In this case, the photos of cans as well as the transformations and other parameters are the exact same for the four training sets, the only difference is the backgrounds.
We have :
One with backgrounds from the apartment of the first testing set
One with backgrounds from the park of the second testing set
One with backgrounds from both
A final set with a collection of 120 varied background from https://unsplash.com/, a website for free to use professional photos.The background set contains a mix of indoors and outdoors images unrelated to either of the testing sets. You can download it here
See the results of this generation down below
First Results
We trained YoloV5 on these four training sets using Ultralytics' distribution. We used 150 epochs for each training.
Here is a compilation of our results. The comparison metric used is the mean Average Precision or mAP. The only difference between all training sets is the background, everything else being strictly identical (same number of images, same generation parameters, trained with the same number of epochs...).
Type of Background | mAP - Apartment Testing Set | mAP - Outdoors Testing Set |
Apartment | 0.419 | 0.179 |
Outdoors | 0.443 | 0.776 |
Apartment & Outdoors | 0.545 | 0.713 |
120 Images from Unsplash | 0.594 | 0.64 |
Which backgrounds should you choose?
As you can see, changing the background can cause some wild variations in performance, going from a mAP of 0.179 to 0.713 by simply changing the backgrounds! The standard deviation for the Outdoors testing set is as high as 0.27.
Let's look a bit deeper, and try to figure out which set of backgrounds is the one you should use.
The Apartment Backgrounds set significantly under performs in both testing sets.
The Outdoors Backgrounds set is the best in the outdoors test, but almost the worst in the Apartment test
The "Apartment & Outdoors" as well as the "120 Images from Unsplash" hold up pretty well in both tests.
Let's run a test with all test images at once, outdoors and apartment to see which is globally better
Testing on both sets at once
Type of Background | mAP - Apartment & Outdoors Testing Set |
---|---|
Apartment | 0.270 |
Outdoors | 0.606 |
Apartment & Outdoors | 0.660 |
120 Images from Unsplash | 0.591 |
The Outdoors set and the Unsplash background set are quite close to each other with a mAP of respectively 0.591 and 0.606. However, this is explained by the fact that the set trained with Outdoors background does very well on the Outdoors testing set, and (relatively) poorly on the other.
Is the Outdoors background trained set really this good?
It is usually more common to see cans of soda in an apartment setting rather than a park setting.

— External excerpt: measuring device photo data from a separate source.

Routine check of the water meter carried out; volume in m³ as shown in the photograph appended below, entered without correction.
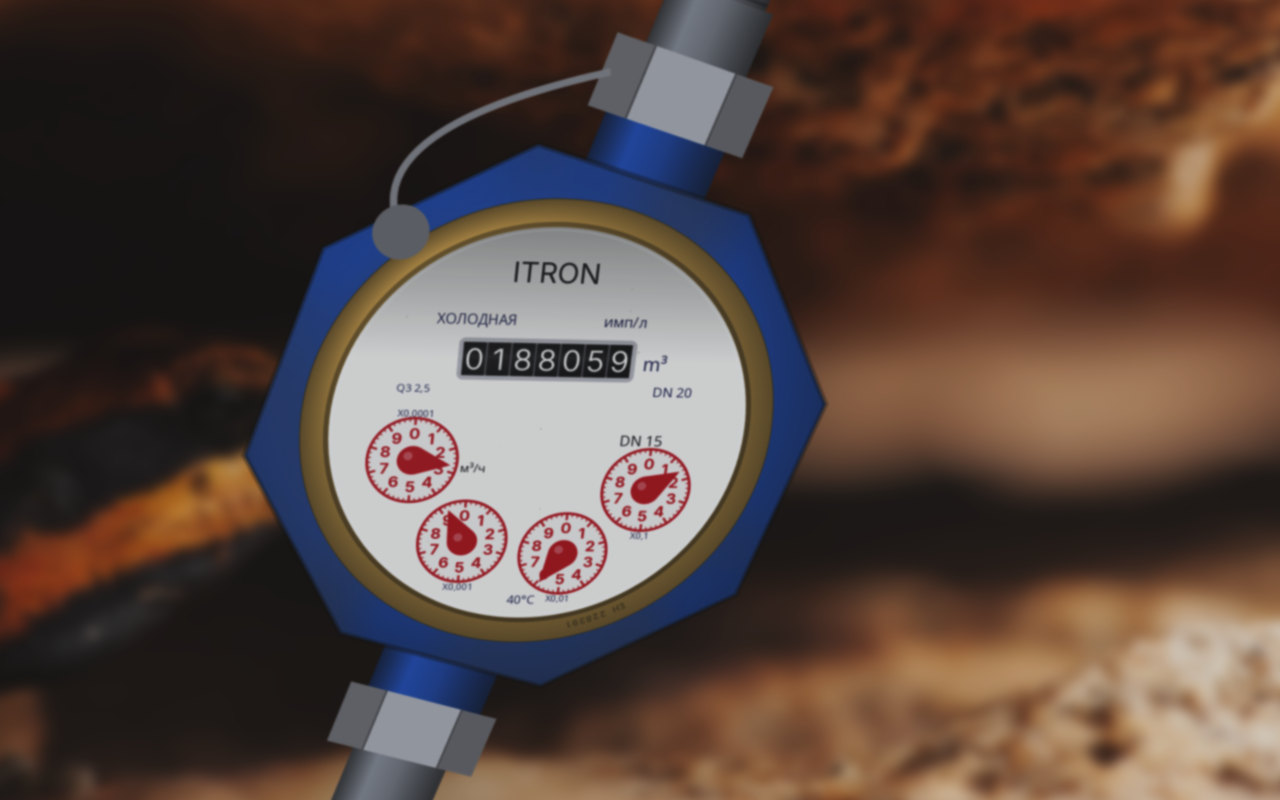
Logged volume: 188059.1592 m³
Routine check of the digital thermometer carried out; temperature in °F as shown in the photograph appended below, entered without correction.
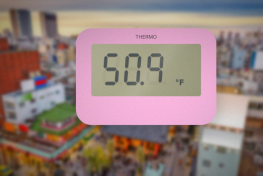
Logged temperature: 50.9 °F
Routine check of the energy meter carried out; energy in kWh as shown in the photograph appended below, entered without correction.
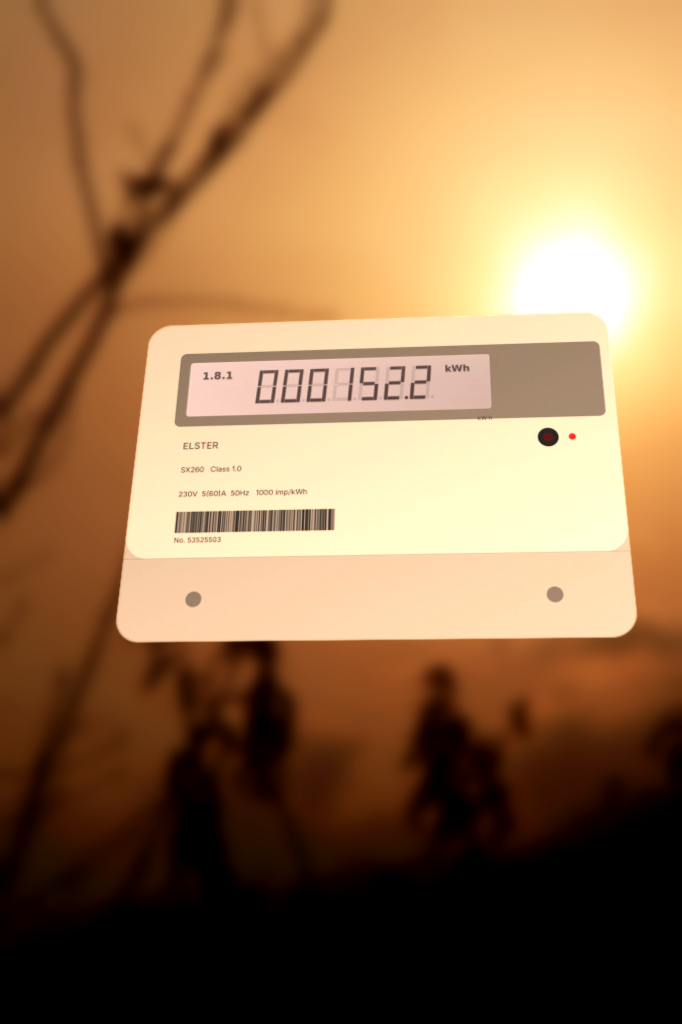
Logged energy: 152.2 kWh
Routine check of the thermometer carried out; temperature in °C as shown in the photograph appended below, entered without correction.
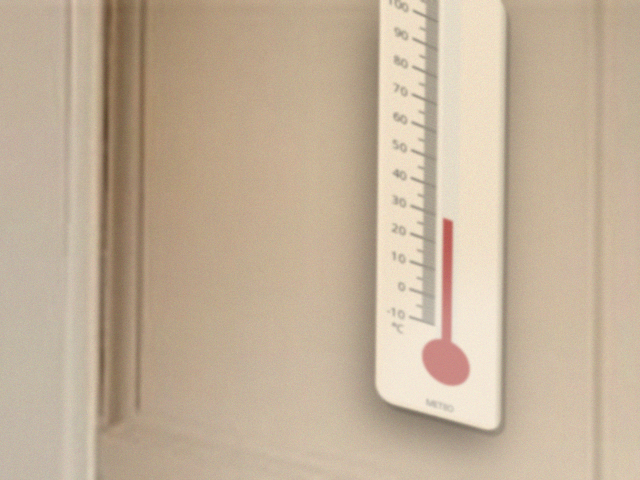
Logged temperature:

What would happen if we adjusted the distribution of the testing set to include more apartments testing pictures?
Type of Background | mAP - 75% Apartment Test |
---|---|
Apartment | 0.328 |
Outdoors | 0.521 |
Apartment & Outdoors | 0.602 |
120 Images from Unsplash | 0.576 |
As you can see, the mAP of the Outdoors background trained model crumbles rapidly under these circumstances, while the other two sets are more resilient.